Article

Hepatitis B and C virus infection in Nigerian patients with HIV/AIDS.

Department of Medicine, College of Medicine, University of Lagos , PMB 12003, Idi Araba, Lagos.
The Nigerian postgraduate medical journal 07/2007; 14(2):129-33.
Source: PubMed

ABSTRACT This study was designed to assess the prevalence of HBV and HCV infection in HIV patients and evaluate the risk of infection compared with HIV negative control subjects.
This is a prospective case control study in which 240 HIV/AIDS patients and age and sex matched controls were evaluated.

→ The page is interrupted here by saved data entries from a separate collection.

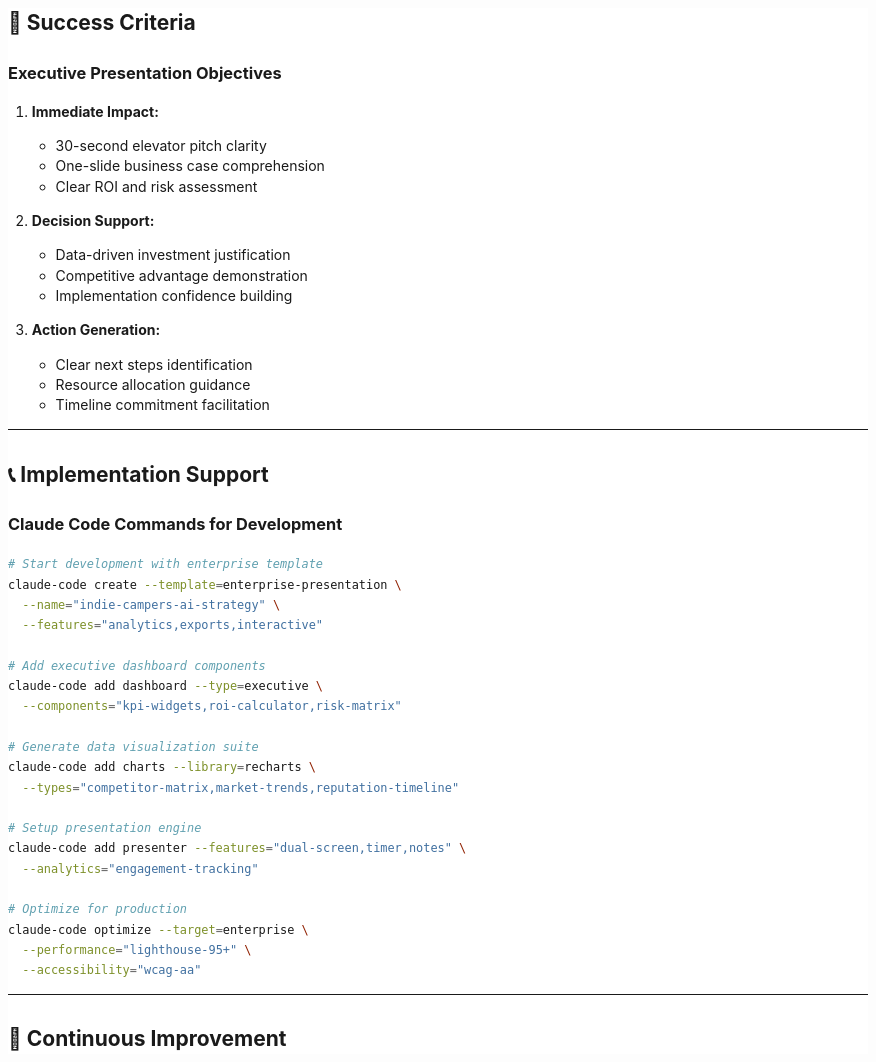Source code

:## 🎯 Success Criteria

### Executive Presentation Objectives
1. **Immediate Impact:**
   - 30-second elevator pitch clarity
   - One-slide business case comprehension
   - Clear ROI and risk assessment

2. **Decision Support:**
   - Data-driven investment justification
   - Competitive advantage demonstration
   - Implementation confidence building

3. **Action Generation:**
   - Clear next steps identification
   - Resource allocation guidance
   - Timeline commitment facilitation

---

## 📞 Implementation Support

### Claude Code Commands for Development
```bash
# Start development with enterprise template
claude-code create --template=enterprise-presentation \
  --name="indie-campers-ai-strategy" \
  --features="analytics,exports,interactive"

# Add executive dashboard components
claude-code add dashboard --type=executive \
  --components="kpi-widgets,roi-calculator,risk-matrix"

# Generate data visualization suite
claude-code add charts --library=recharts \
  --types="competitor-matrix,market-trends,reputation-timeline"

# Setup presentation engine
claude-code add presenter --features="dual-screen,timer,notes" \
  --analytics="engagement-tracking"

# Optimize for production
claude-code optimize --target=enterprise \
  --performance="lighthouse-95+" \
  --accessibility="wcag-aa"
```

---

## 🔄 Continuous Improvement
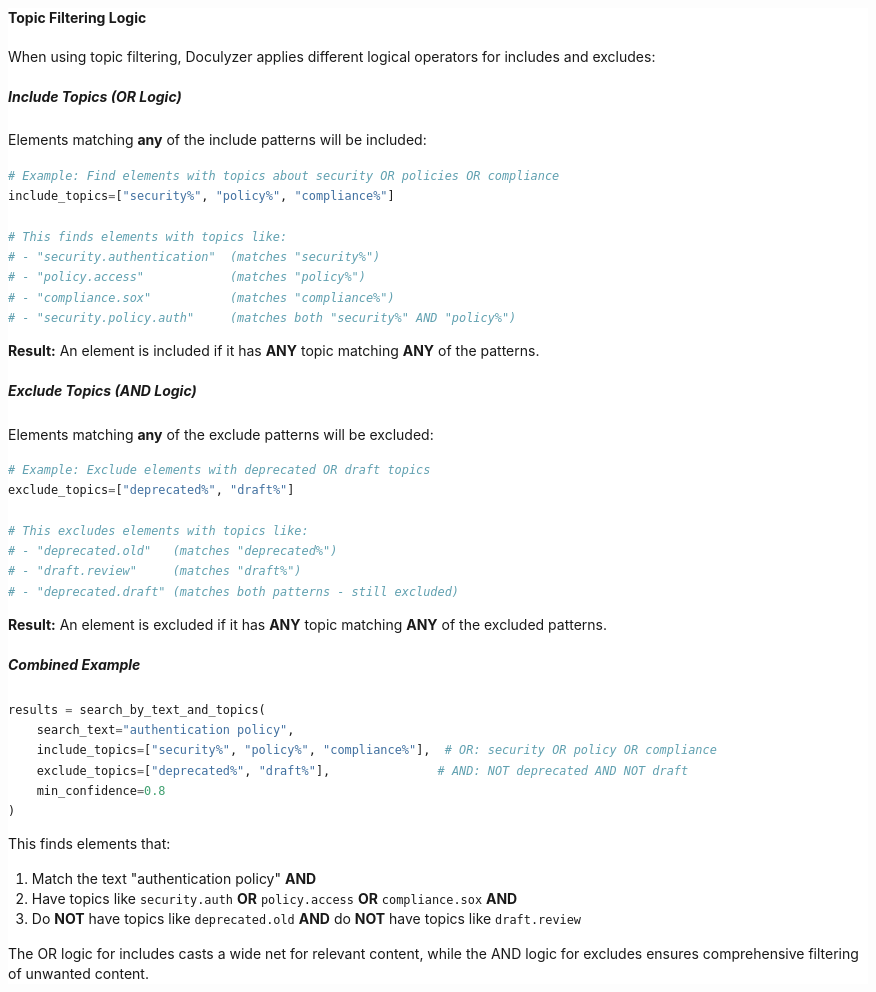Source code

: #### Topic Filtering Logic

When using topic filtering, Doculyzer applies different logical operators for includes and excludes:

##### Include Topics (OR Logic)
Elements matching **any** of the include patterns will be included:

```python
# Example: Find elements with topics about security OR policies OR compliance
include_topics=["security%", "policy%", "compliance%"]

# This finds elements with topics like:
# - "security.authentication"  (matches "security%")
# - "policy.access"            (matches "policy%") 
# - "compliance.sox"           (matches "compliance%")
# - "security.policy.auth"     (matches both "security%" AND "policy%")
```

**Result:** An element is included if it has **ANY** topic matching **ANY** of the patterns.

##### Exclude Topics (AND Logic)
Elements matching **any** of the exclude patterns will be excluded:

```python
# Example: Exclude elements with deprecated OR draft topics
exclude_topics=["deprecated%", "draft%"]

# This excludes elements with topics like:
# - "deprecated.old"   (matches "deprecated%")
# - "draft.review"     (matches "draft%")
# - "deprecated.draft" (matches both patterns - still excluded)
```

**Result:** An element is excluded if it has **ANY** topic matching **ANY** of the excluded patterns.

##### Combined Example

```python
results = search_by_text_and_topics(
    search_text="authentication policy",
    include_topics=["security%", "policy%", "compliance%"],  # OR: security OR policy OR compliance
    exclude_topics=["deprecated%", "draft%"],               # AND: NOT deprecated AND NOT draft
    min_confidence=0.8
)
```

This finds elements that:
1. Match the text "authentication policy" **AND**
2. Have topics like `security.auth` **OR** `policy.access` **OR** `compliance.sox` **AND**
3. Do **NOT** have topics like `deprecated.old` **AND** do **NOT** have topics like `draft.review`

The OR logic for includes casts a wide net for relevant content, while the AND logic for excludes ensures comprehensive filtering of unwanted content.
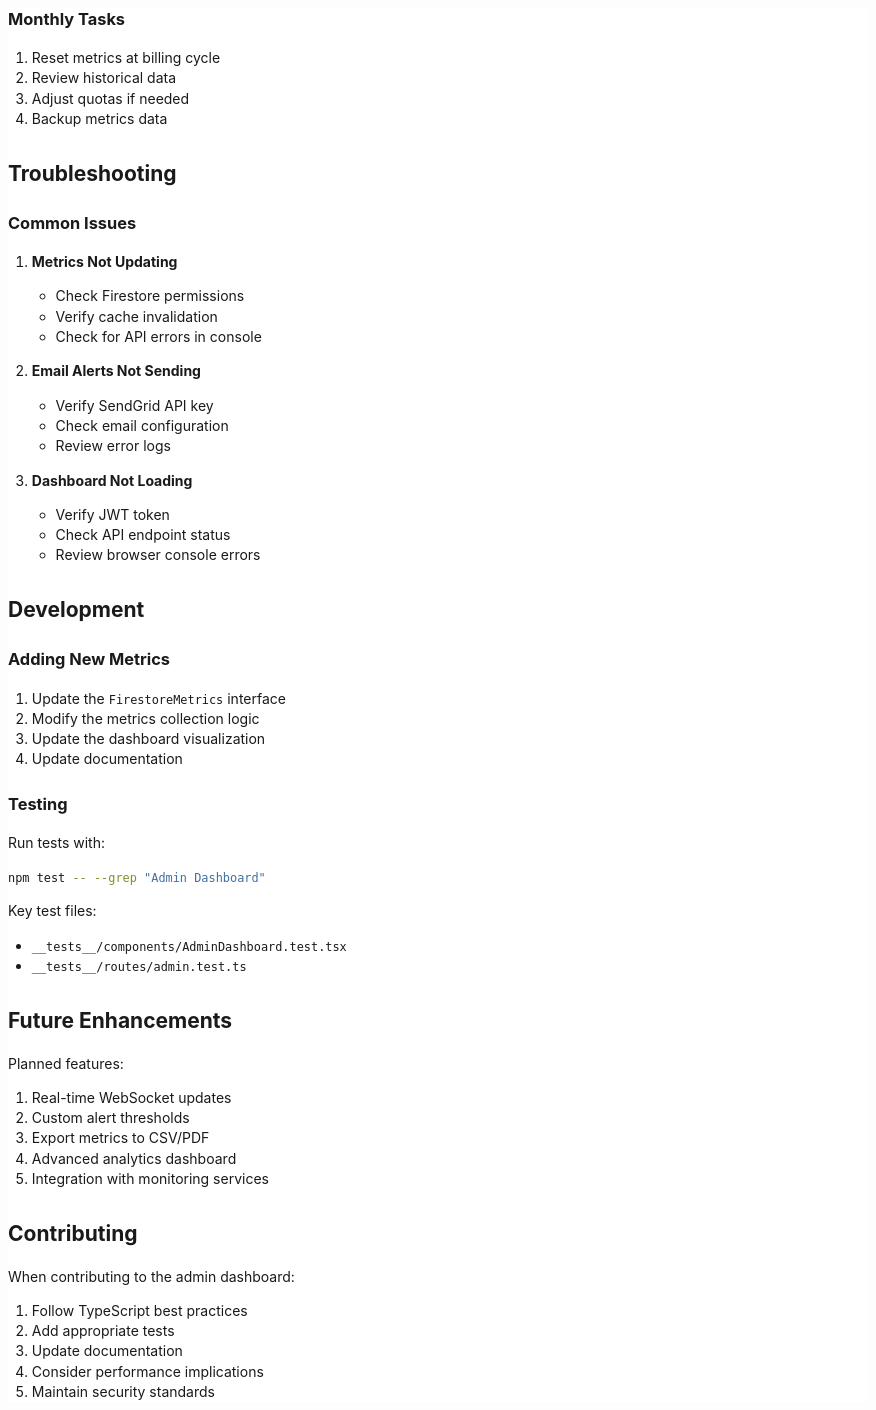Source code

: ### Monthly Tasks
1. Reset metrics at billing cycle
2. Review historical data
3. Adjust quotas if needed
4. Backup metrics data

## Troubleshooting

### Common Issues

1. **Metrics Not Updating**
   - Check Firestore permissions
   - Verify cache invalidation
   - Check for API errors in console

2. **Email Alerts Not Sending**
   - Verify SendGrid API key
   - Check email configuration
   - Review error logs

3. **Dashboard Not Loading**
   - Verify JWT token
   - Check API endpoint status
   - Review browser console errors

## Development

### Adding New Metrics

1. Update the `FirestoreMetrics` interface
2. Modify the metrics collection logic
3. Update the dashboard visualization
4. Update documentation

### Testing

Run tests with:
```bash
npm test -- --grep "Admin Dashboard"
```

Key test files:
- `__tests__/components/AdminDashboard.test.tsx`
- `__tests__/routes/admin.test.ts`

## Future Enhancements

Planned features:
1. Real-time WebSocket updates
2. Custom alert thresholds
3. Export metrics to CSV/PDF
4. Advanced analytics dashboard
5. Integration with monitoring services

## Contributing

When contributing to the admin dashboard:

1. Follow TypeScript best practices
2. Add appropriate tests
3. Update documentation
4. Consider performance implications
5. Maintain security standards 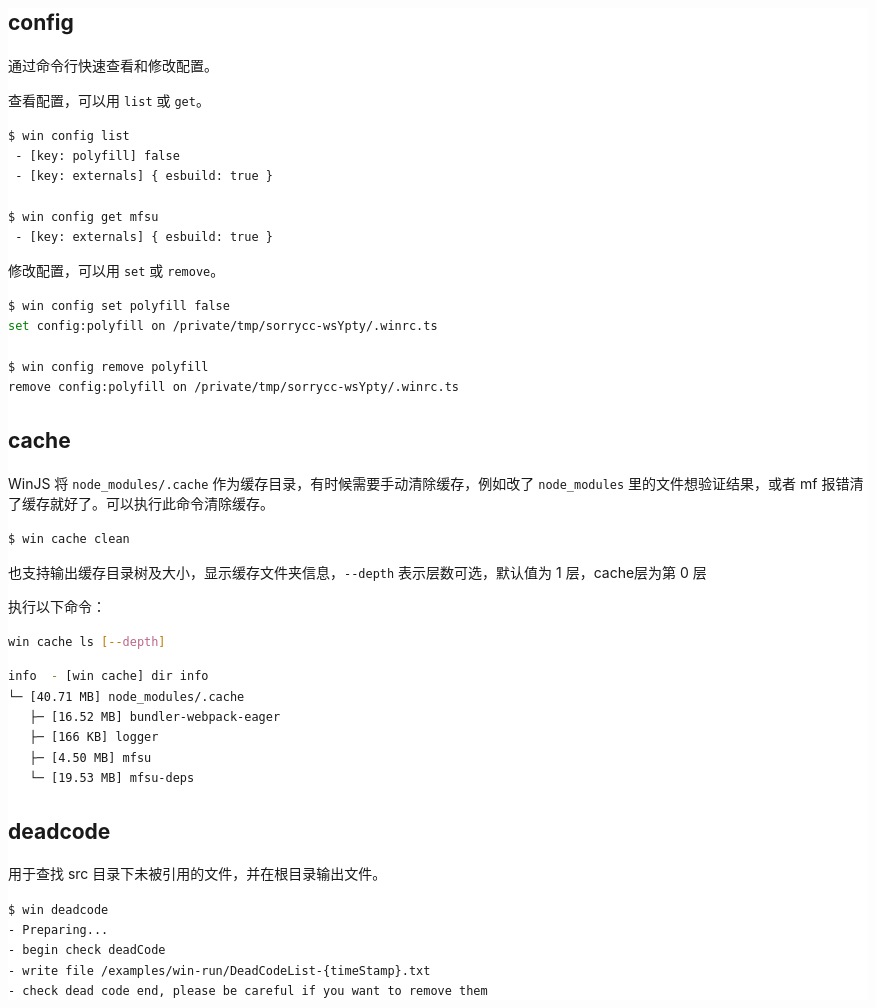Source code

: ## config

通过命令行快速查看和修改配置。

查看配置，可以用 `list` 或 `get`。

```bash
$ win config list
 - [key: polyfill] false
 - [key: externals] { esbuild: true }

$ win config get mfsu
 - [key: externals] { esbuild: true }
```

修改配置，可以用 `set` 或 `remove`。

```bash
$ win config set polyfill false
set config:polyfill on /private/tmp/sorrycc-wsYpty/.winrc.ts

$ win config remove polyfill
remove config:polyfill on /private/tmp/sorrycc-wsYpty/.winrc.ts
```

## cache

WinJS 将 `node_modules/.cache` 作为缓存目录，有时候需要手动清除缓存，例如改了 `node_modules` 里的文件想验证结果，或者 mf 报错清了缓存就好了。可以执行此命令清除缓存。

```bash
$ win cache clean
```

也支持输出缓存目录树及大小，显示缓存文件夹信息，`--depth` 表示层数可选，默认值为 1 层，cache层为第 0 层

执行以下命令：
```bash
win cache ls [--depth]
```

```bash
info  - [win cache] dir info
└─ [40.71 MB] node_modules/.cache
   ├─ [16.52 MB] bundler-webpack-eager
   ├─ [166 KB] logger
   ├─ [4.50 MB] mfsu
   └─ [19.53 MB] mfsu-deps
```


## deadcode

用于查找 src 目录下未被引用的文件，并在根目录输出文件。

```bash
$ win deadcode
- Preparing...
- begin check deadCode
- write file /examples/win-run/DeadCodeList-{timeStamp}.txt
- check dead code end, please be careful if you want to remove them
```
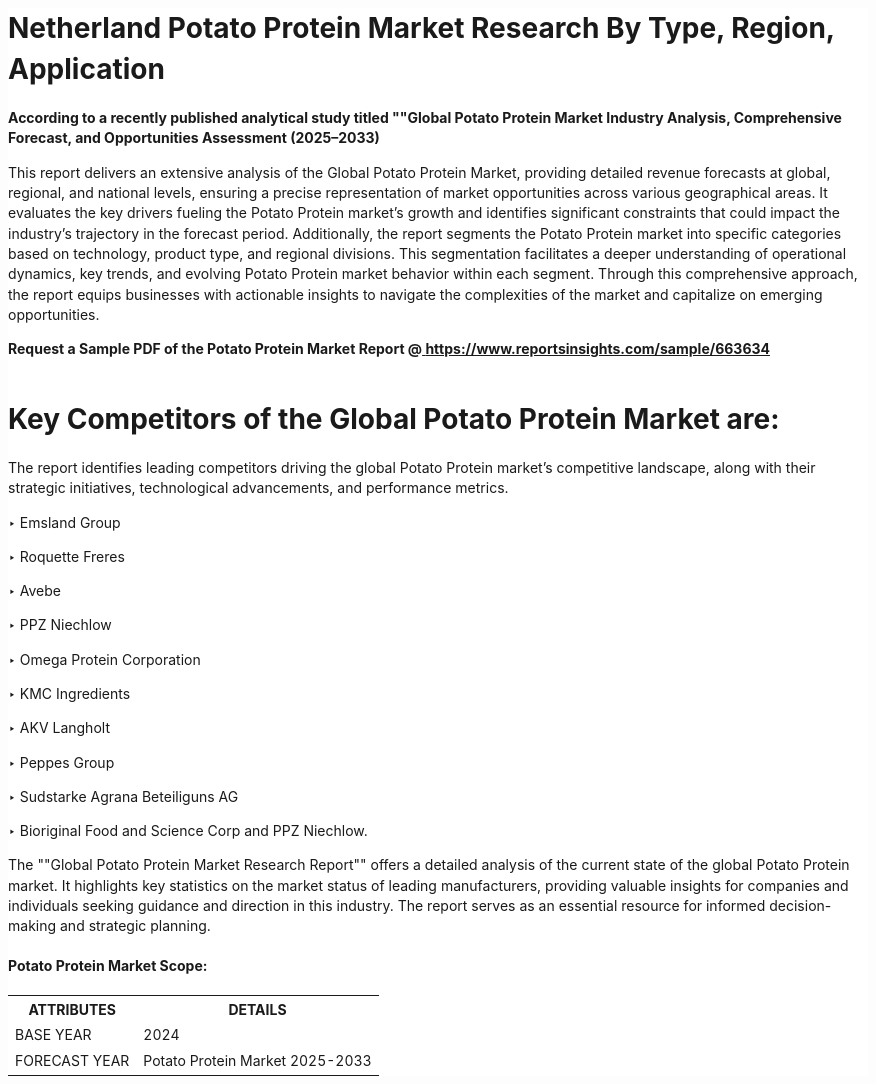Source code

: # Netherland Potato Protein Market Research By Type, Region, Application

<strong>According to a recently published analytical study titled ""Global Potato Protein Market Industry Analysis, Comprehensive Forecast, and Opportunities Assessment (2025–2033)</strong>

 This report delivers an extensive analysis of the Global Potato Protein Market, providing detailed revenue forecasts at global, regional, and national levels, ensuring a precise representation of market opportunities across various geographical areas. It evaluates the key drivers fueling the Potato Protein market’s growth and identifies significant constraints that could impact the industry’s trajectory in the forecast period. Additionally, the report segments the Potato Protein market into specific categories based on technology, product type, and regional divisions. This segmentation facilitates a deeper understanding of operational dynamics, key trends, and evolving Potato Protein market behavior within each segment. Through this comprehensive approach, the report equips businesses with actionable insights to navigate the complexities of the market and capitalize on emerging opportunities.

<strong>Request a Sample PDF of the Potato Protein Market Report </strong><strong>@<a href=https://www.reportsinsights.com/sample/663634> https://www.reportsinsights.com/sample/663634</a></strong></font>

# <strong>Key Competitors of the Global Potato Protein Market are:</strong>

The report identifies leading competitors driving the global Potato Protein market’s competitive landscape, along with their strategic initiatives, technological advancements, and performance metrics.

‣ Emsland Group

‣ Roquette Freres

‣ Avebe

‣ PPZ Niechlow

‣ Omega Protein Corporation

‣ KMC Ingredients

‣ AKV Langholt

‣ Peppes Group

‣ Sudstarke Agrana Beteiliguns AG

‣ Bioriginal Food and Science Corp and PPZ Niechlow.

The ""Global Potato Protein Market Research Report"" offers a detailed analysis of the current state of the global Potato Protein market. It highlights key statistics on the market status of leading manufacturers, providing valuable insights for companies and individuals seeking guidance and direction in this industry. The report serves as an essential resource for informed decision-making and strategic planning.

<h4>Potato Protein Market Scope:</h4>
<table>
<tr>
<th>ATTRIBUTES</th>
<th>DETAILS</th>
</tr>
<tr>
<td>BASE YEAR</td>
<td>2024</td>
</tr>
<tr>
<td>FORECAST YEAR</td>
<td>Potato Protein Market 2025-2033</td>
</tr>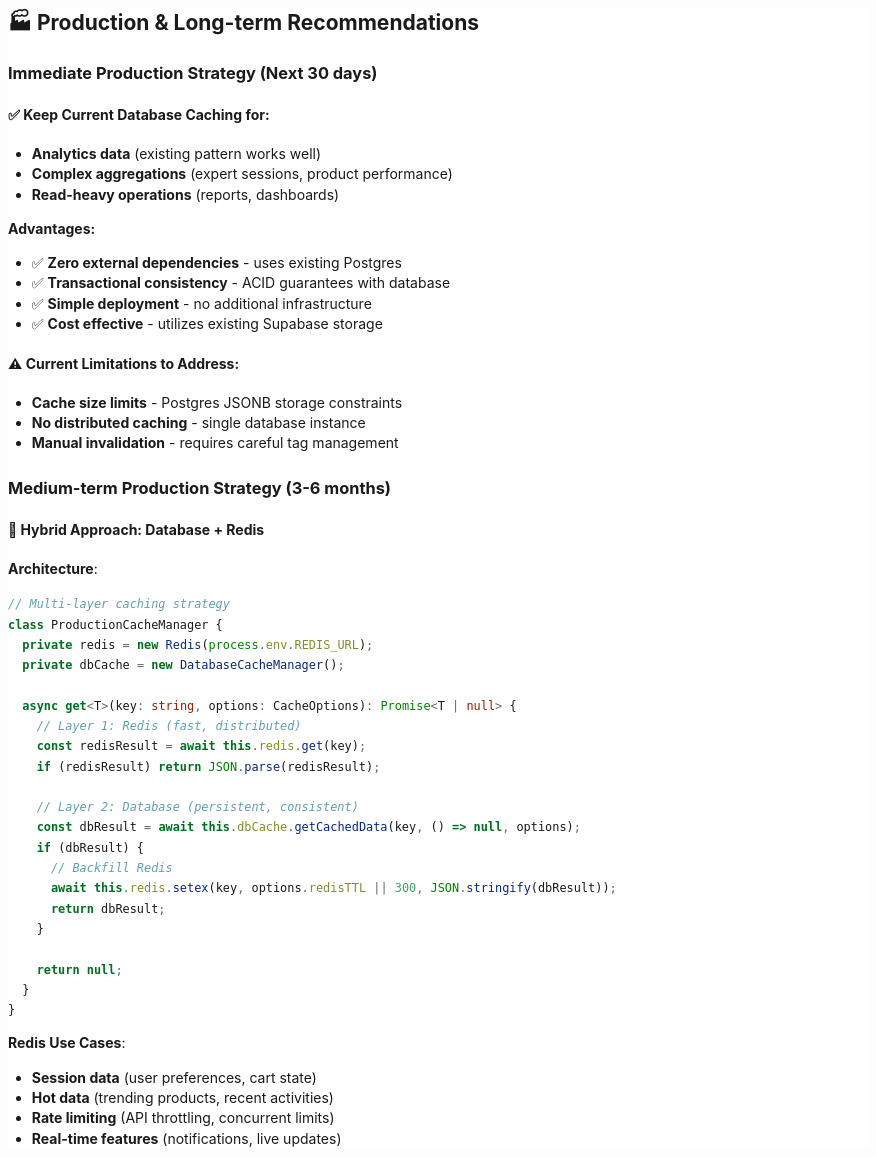 
## 🏭 **Production & Long-term Recommendations**

### **Immediate Production Strategy (Next 30 days)**

#### **✅ Keep Current Database Caching for:**
- **Analytics data** (existing pattern works well)
- **Complex aggregations** (expert sessions, product performance)
- **Read-heavy operations** (reports, dashboards)

**Advantages:**
- ✅ **Zero external dependencies** - uses existing Postgres
- ✅ **Transactional consistency** - ACID guarantees with database
- ✅ **Simple deployment** - no additional infrastructure
- ✅ **Cost effective** - utilizes existing Supabase storage

#### **⚠️ Current Limitations to Address:**
- **Cache size limits** - Postgres JSONB storage constraints
- **No distributed caching** - single database instance
- **Manual invalidation** - requires careful tag management

### **Medium-term Production Strategy (3-6 months)**

#### **🎯 Hybrid Approach: Database + Redis**

**Architecture**:
```typescript
// Multi-layer caching strategy
class ProductionCacheManager {
  private redis = new Redis(process.env.REDIS_URL);
  private dbCache = new DatabaseCacheManager();

  async get<T>(key: string, options: CacheOptions): Promise<T | null> {
    // Layer 1: Redis (fast, distributed)
    const redisResult = await this.redis.get(key);
    if (redisResult) return JSON.parse(redisResult);

    // Layer 2: Database (persistent, consistent)
    const dbResult = await this.dbCache.getCachedData(key, () => null, options);
    if (dbResult) {
      // Backfill Redis
      await this.redis.setex(key, options.redisTTL || 300, JSON.stringify(dbResult));
      return dbResult;
    }

    return null;
  }
}
```

**Redis Use Cases**:
- **Session data** (user preferences, cart state)
- **Hot data** (trending products, recent activities)
- **Rate limiting** (API throttling, concurrent limits)
- **Real-time features** (notifications, live updates)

The diagnosis of HIV infection was based on a positive HIV screening test using Capillus test kits (Trinity Biotech PLC, Ireland) and confirmed using Western blot assay. HBsAg and anti-HCV were assayed by commercially available chromatographic immunoassay (SD BIOLINE).
Eleven (9.2%) of the 120 HIV/AIDS patients and 8 (7%) of the 120 control subjects were positive for the HBsAg (OR=1, p=0.27). HBeAg was detected in 3 of the 11 (27.3%) subjects with HIV/HBV co infections. HIV positive patients were 7 times more likely to have HCV infection than control patients (5.8% compared with 0.8%, OR=7.3, p= 0.03).
The lack of a strong association between HBV and HIV infection may be related to different exposure routes in this population where HBV infection is highly endemic and childhood infection almost universal. In this African population, HIV infection may be a super-infection of HBV infections contracted in childhood. This high HCV/HIV co-infection rate is consistent with the shared parenteral and sexual routes of transmission.